By the 1930s, it was all a bit arbitrary if a beer was marketed as IPA or Pale Ale. Much the same as in England. I’ve used my normal system of differentiating between the two: what the brewer called them.
Mostly, they look like the relatively weak Southeastern type, with gravities between 1030º and 1040º. But there are a couple of stronger examples. The two types are different that I’ve split them into separate tables.

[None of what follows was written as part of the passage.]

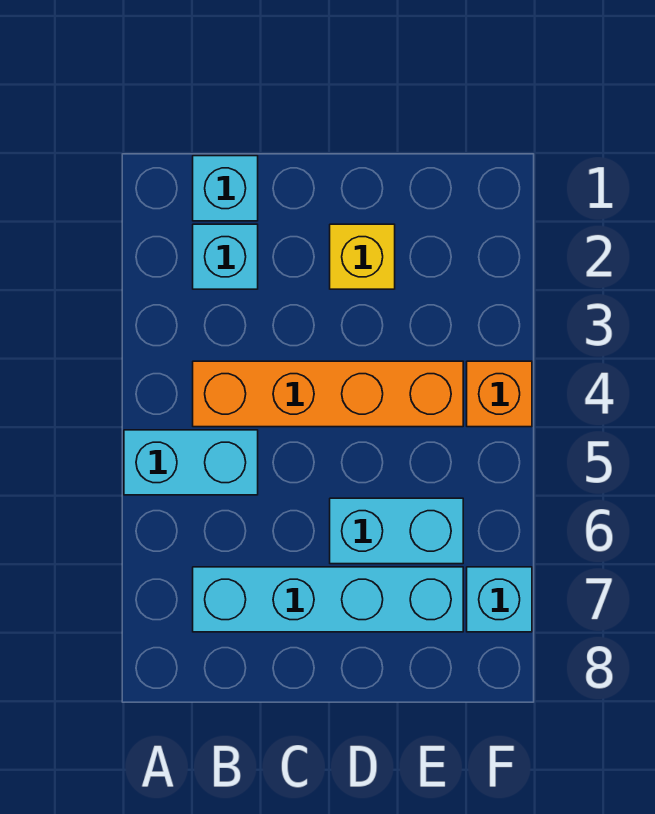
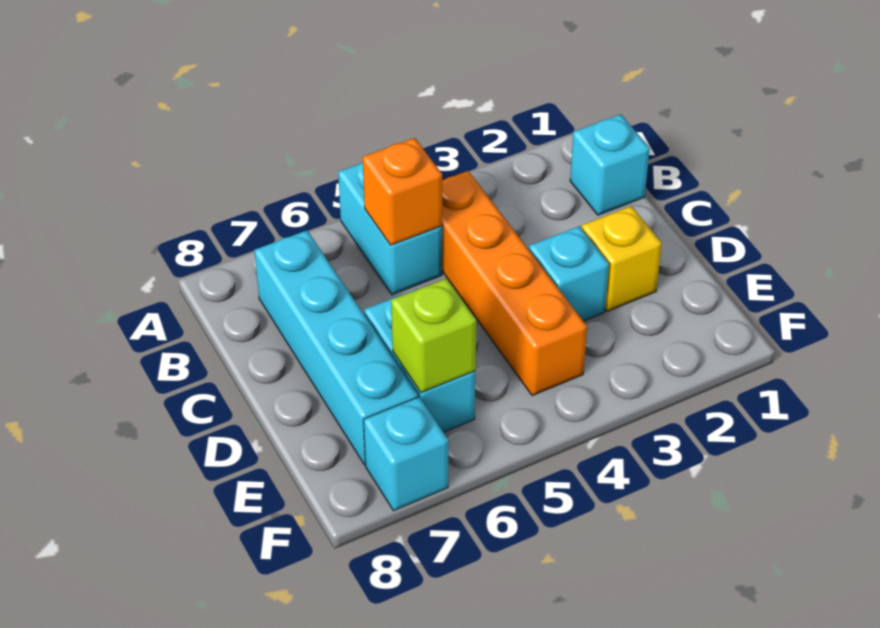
cyan 1x1 brick [193,224,258,289] -> cyan 1x1 brick moved to [529,226,609,321]
none -> lime 1x1 brick [391,279,476,392]
orange 1x1 brick [467,361,532,427] -> orange 1x1 brick moved to [363,138,442,245]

Kicking off with the watery stuff.
Mostly, they fall into what was the 5d per pint (on draught) class in England. Beers with a gravity a little short of 1040º. Note the different use of the term 90/-. For some reason in the last couple of decades people have started to use 90/- to refer to Scotch Ale. While before WW II it designated a bottled Pale Ale of fairly modest strength. Neither use makes any real sense.
The examples in the high 1030ºs look like bottled versions of 60/- (or 6d) Pale Ale. The middle of the three different strength Pale ales which most Scottish brewers produced. The weaker ones resemble 54/- (or 5d) Pale Ales, the bottom-strength in the range.
The low gravity and the low rate of hopping, that must have created something almost, but not quite, totally unlike the modern idea of an IPA.
Scottish Watery IPA before WW II | ||||||
Year | Brewer | Beer | OG | FG | ABV | App. Atten-uation |
1928 | Bernard | 90/- India PA | 1039 | 1005 | 4.43 | 87.18% |
1929 | Bernard | India Pale Ale 90/- | 1039.5 | 1009 | 3.96 | 77.22% |
1933 | Bernard | India Pale Ale | 1038.5 | 1009.5 | 3.76 | 75.32% |
1936 | Jeffrey | India Pale Ale | 1039.5 | 1012.1 | 3.55 | 69.37% |
1933 | Murray | India Pale Ale | 1036 | 1010 | 3.37 | 72.22% |
1931 | Usher | IPA | 1032 | 1010 | 2.85 | 68.75% |
1932 | Usher | India Ale (watered from PA) | 1030.5 | 1008 | 2.92 | 73.77% |
Average | 1036.4 | 1009.1 | 3.55 | 74.83% | ||
Sources: | ||||||
Whitbread Gravity book held at the London Metropolitan Archives, document number LMA/4453/D/02/001. | ||||||
Thomas Usher Gravity Book document TU/6/11 held at the Scottish Brewing Archive. |
2 comments:
Both uses of 90/- make a sort of sense, in their own terms. If you have a 60/- per barrel beer and you're bottling it, you'll put it in hogsheads, so the same beer in hogshead will be a 90/- beer.
If 70/- is stronger than 60/- and 80/- is stronger than 70/-, then it stands to reason that 90/- would be stronger than 80/-.
It's just that the two uses are completely incompatible.
Barm,
I thought the price was always given per hogshead. But what you say does sort of make sense. And would explain 105/- being like 70/-.